PROBLEM TO WORK ON:
Write out each line of the entries below that holds the word "años".

DATASET CONTENT:
• • •

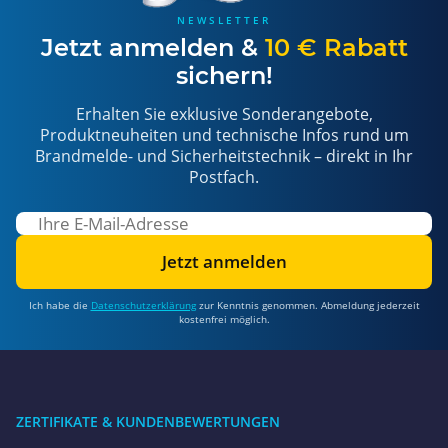
NEWSLETTER
Jetzt anmelden &
10 € Rabatt
sichern!
Erhalten Sie exklusive Sonderangebote,
Produktneuheiten und technische Infos rund um
Brandmelde- und Sicherheitstechnik – direkt in Ihr
Postfach.
Jetzt anmelden
Ich habe die
Datenschutzerklärung
zur Kenntnis genommen. Abmeldung jederzeit
kostenfrei möglich.
ZERTIFIKATE & KUNDENBEWERTUNGEN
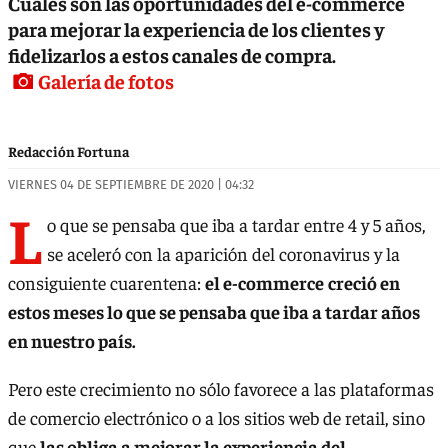
Cuáles son las oportunidades del e-commerce
para mejorar la experiencia de los clientes y
fidelizarlos a estos canales de compra.
Galería de fotos
Redacción Fortuna
VIERNES 04 DE SEPTIEMBRE DE 2020 | 04:32
L
o que se pensaba que iba a tardar entre 4 y 5 años,
se aceleró con la aparición del coronavirus y la
consiguiente cuarentena:
el e-commerce
creció en
estos meses lo que se pensaba que iba a tardar años
en nuestro país.
Pero este crecimiento no sólo favorece a las plataformas
de comercio electrónico o a los sitios web de retail, sino
que
las obliga a mejorar la experiencia del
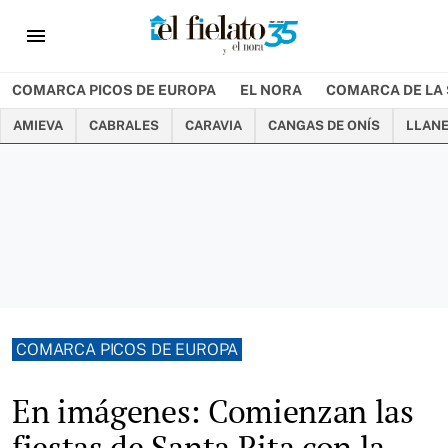
menu
COMARCA PICOS DE EUROPA
EL NORA
COMARCA DE LA 
AMIEVA
CABRALES
CARAVIA
CANGAS DE ONÍS
LLAN
COMARCA PICOS DE EUROPA
En imágenes: Comienzan las
fiestas de Santa Rita con la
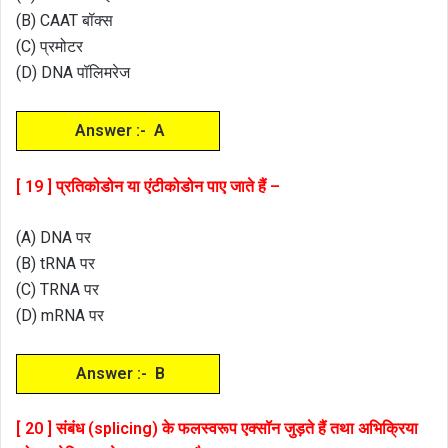
(B) CAAT बॉक्स
(C) प्रमोटर
(D) DNA पॉलिमरेज
Answer :- A
[ 19 ] प्रतिकोडोन या एंटीकोडोन पाए जाते हैं –
(A) DNA पर
(B) tRNA पर
(C) TRNA पर
(D) mRNA पर
Answer :- B
[ 20 ] संबंध (splicing) के फलस्वरूप एक्सॉन जुड़ते हैं तथा अभिक्रिया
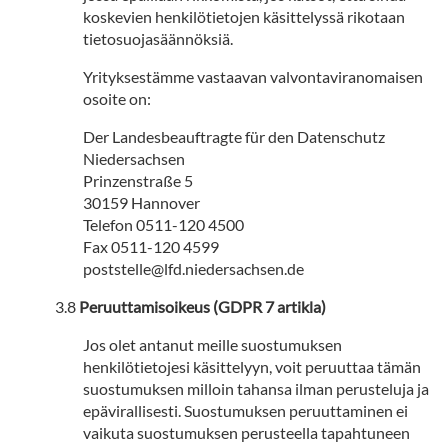
koskevien henkilötietojen käsittelyssä rikotaan
tietosuojasäännöksiä.
Yrityksestämme vastaavan valvontaviranomaisen
osoite on:
Der Landesbeauftragte für den Datenschutz
Niedersachsen
Prinzenstraße 5
30159 Hannover
Telefon 0511-120 4500
Fax 0511-120 4599
poststelle@lfd.niedersachsen.de
Peruuttamisoikeus (GDPR 7 artikla)
Jos olet antanut meille suostumuksen
henkilötietojesi käsittelyyn, voit peruuttaa tämän
suostumuksen milloin tahansa ilman perusteluja ja
epävirallisesti. Suostumuksen peruuttaminen ei
vaikuta suostumuksen perusteella tapahtuneen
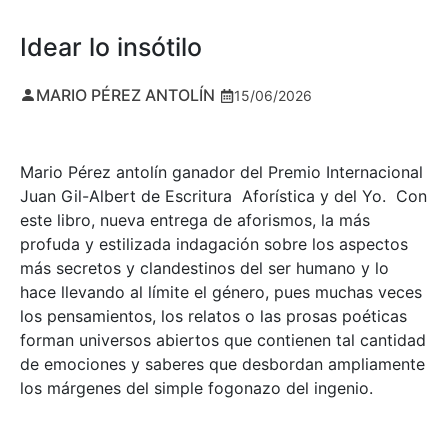
Idear lo insótilo
MARIO PÉREZ ANTOLÍN
15/06/2026
Mario Pérez antolín ganador del Premio Internacional
Juan Gil-Albert de Escritura Aforística y del Yo. Con
este libro, nueva entrega de aforismos, la más
profuda y estilizada indagación sobre los aspectos
más secretos y clandestinos del ser humano y lo
hace llevando al límite el género, pues muchas veces
los pensamientos, los relatos o las prosas poéticas
forman universos abiertos que contienen tal cantidad
de emociones y saberes que desbordan ampliamente
los márgenes del simple fogonazo del ingenio.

• • •

SOLUTION FOR THIS EXERCISE:
o que se pensaba que iba a tardar entre 4 y 5 años,
estos meses lo que se pensaba que iba a tardar años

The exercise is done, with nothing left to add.